● ACTION ITEM:
Where the line with "X93483000Y-58420000D03*" appears below, start writing out lines exactly, and finish with the line with "X99605000Y-45228000D03*", which is included; write out nothing else.

● Hardware design source files:

####################

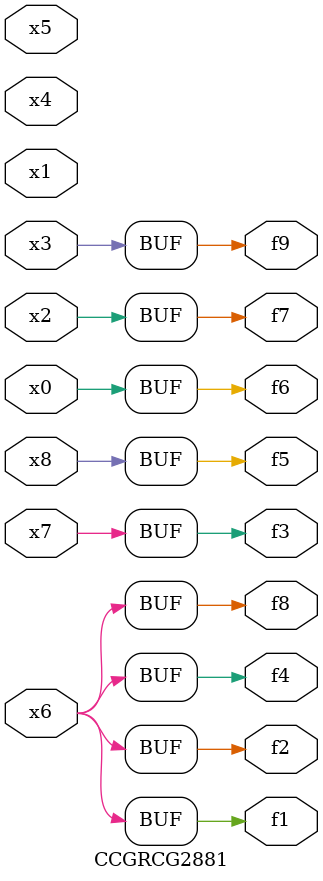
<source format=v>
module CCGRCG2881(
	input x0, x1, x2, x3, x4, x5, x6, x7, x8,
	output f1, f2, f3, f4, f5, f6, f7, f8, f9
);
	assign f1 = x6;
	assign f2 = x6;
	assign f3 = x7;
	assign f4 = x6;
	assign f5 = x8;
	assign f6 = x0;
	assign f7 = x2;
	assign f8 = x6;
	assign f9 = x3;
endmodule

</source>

####################

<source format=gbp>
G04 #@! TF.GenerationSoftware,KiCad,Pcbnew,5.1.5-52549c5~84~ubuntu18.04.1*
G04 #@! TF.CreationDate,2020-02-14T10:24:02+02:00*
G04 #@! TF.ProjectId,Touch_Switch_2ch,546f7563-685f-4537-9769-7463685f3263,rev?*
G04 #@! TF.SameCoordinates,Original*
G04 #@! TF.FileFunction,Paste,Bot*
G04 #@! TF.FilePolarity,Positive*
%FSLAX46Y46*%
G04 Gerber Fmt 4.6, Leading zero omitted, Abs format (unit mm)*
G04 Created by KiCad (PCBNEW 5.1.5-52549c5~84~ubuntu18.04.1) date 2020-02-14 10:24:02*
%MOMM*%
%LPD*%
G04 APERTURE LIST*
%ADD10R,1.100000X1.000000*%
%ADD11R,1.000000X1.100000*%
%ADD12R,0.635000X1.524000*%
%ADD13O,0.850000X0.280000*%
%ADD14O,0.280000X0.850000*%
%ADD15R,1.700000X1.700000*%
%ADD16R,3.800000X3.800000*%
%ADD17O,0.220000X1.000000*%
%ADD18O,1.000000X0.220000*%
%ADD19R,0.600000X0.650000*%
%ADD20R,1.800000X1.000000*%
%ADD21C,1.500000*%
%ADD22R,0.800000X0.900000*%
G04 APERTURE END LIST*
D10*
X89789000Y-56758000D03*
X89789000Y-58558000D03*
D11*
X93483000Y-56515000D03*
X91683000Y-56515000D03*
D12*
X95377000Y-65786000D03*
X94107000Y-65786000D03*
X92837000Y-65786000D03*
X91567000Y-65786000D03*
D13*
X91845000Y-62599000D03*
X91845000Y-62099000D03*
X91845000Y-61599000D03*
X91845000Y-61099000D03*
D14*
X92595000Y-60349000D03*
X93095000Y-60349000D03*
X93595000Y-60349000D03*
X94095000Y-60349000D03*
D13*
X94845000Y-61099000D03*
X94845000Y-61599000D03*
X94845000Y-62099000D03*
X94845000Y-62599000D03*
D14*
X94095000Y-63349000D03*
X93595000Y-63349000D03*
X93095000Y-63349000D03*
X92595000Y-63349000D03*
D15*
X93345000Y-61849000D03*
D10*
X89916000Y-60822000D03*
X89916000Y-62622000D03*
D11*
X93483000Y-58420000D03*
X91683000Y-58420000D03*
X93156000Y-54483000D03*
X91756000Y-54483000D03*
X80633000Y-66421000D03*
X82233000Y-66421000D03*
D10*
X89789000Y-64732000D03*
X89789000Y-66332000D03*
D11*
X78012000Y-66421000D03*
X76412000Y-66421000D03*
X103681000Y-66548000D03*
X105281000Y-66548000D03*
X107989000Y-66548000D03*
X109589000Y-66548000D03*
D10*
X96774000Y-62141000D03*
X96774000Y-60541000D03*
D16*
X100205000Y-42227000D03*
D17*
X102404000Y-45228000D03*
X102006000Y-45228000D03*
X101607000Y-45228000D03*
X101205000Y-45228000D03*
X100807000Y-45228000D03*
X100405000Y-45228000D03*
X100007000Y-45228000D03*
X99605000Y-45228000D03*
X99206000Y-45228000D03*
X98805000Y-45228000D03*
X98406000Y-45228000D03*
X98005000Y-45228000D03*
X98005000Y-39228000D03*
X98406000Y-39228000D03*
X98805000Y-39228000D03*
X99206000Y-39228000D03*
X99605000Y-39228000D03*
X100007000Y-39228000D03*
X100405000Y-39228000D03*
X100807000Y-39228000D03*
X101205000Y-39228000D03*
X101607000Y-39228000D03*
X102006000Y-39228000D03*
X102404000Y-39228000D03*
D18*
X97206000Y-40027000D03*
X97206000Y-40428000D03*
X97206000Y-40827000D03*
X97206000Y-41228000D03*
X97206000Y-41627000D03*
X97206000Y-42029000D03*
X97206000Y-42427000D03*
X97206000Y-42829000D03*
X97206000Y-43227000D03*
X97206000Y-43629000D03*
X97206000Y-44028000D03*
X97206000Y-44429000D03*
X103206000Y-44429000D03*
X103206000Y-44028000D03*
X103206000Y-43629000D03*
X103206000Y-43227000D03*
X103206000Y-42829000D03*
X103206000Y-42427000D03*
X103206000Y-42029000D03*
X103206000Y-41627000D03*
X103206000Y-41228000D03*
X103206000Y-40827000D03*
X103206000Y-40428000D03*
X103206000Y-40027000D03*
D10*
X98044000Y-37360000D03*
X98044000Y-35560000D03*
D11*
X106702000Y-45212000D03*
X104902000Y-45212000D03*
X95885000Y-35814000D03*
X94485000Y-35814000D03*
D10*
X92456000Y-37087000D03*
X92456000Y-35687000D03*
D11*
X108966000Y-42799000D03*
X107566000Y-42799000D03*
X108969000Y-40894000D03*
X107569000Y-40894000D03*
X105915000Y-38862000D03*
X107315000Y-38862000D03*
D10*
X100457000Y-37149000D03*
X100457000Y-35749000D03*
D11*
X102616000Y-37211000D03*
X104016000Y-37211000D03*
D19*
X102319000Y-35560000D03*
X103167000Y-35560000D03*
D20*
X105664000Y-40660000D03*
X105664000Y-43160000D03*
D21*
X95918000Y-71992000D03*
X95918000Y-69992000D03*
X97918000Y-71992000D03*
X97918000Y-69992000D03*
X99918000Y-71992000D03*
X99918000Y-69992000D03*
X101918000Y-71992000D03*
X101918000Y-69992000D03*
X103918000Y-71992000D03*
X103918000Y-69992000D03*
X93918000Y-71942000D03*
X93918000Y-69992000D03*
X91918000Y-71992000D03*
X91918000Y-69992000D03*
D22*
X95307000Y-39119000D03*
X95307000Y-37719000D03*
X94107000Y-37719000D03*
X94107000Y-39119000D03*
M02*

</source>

####################

● ANSWER BOX:
X93483000Y-58420000D03*
X91683000Y-58420000D03*
X93156000Y-54483000D03*
X91756000Y-54483000D03*
X80633000Y-66421000D03*
X82233000Y-66421000D03*
D10*
X89789000Y-64732000D03*
X89789000Y-66332000D03*
D11*
X78012000Y-66421000D03*
X76412000Y-66421000D03*
X103681000Y-66548000D03*
X105281000Y-66548000D03*
X107989000Y-66548000D03*
X109589000Y-66548000D03*
D10*
X96774000Y-62141000D03*
X96774000Y-60541000D03*
D16*
X100205000Y-42227000D03*
D17*
X102404000Y-45228000D03*
X102006000Y-45228000D03*
X101607000Y-45228000D03*
X101205000Y-45228000D03*
X100807000Y-45228000D03*
X100405000Y-45228000D03*
X100007000Y-45228000D03*
X99605000Y-45228000D03*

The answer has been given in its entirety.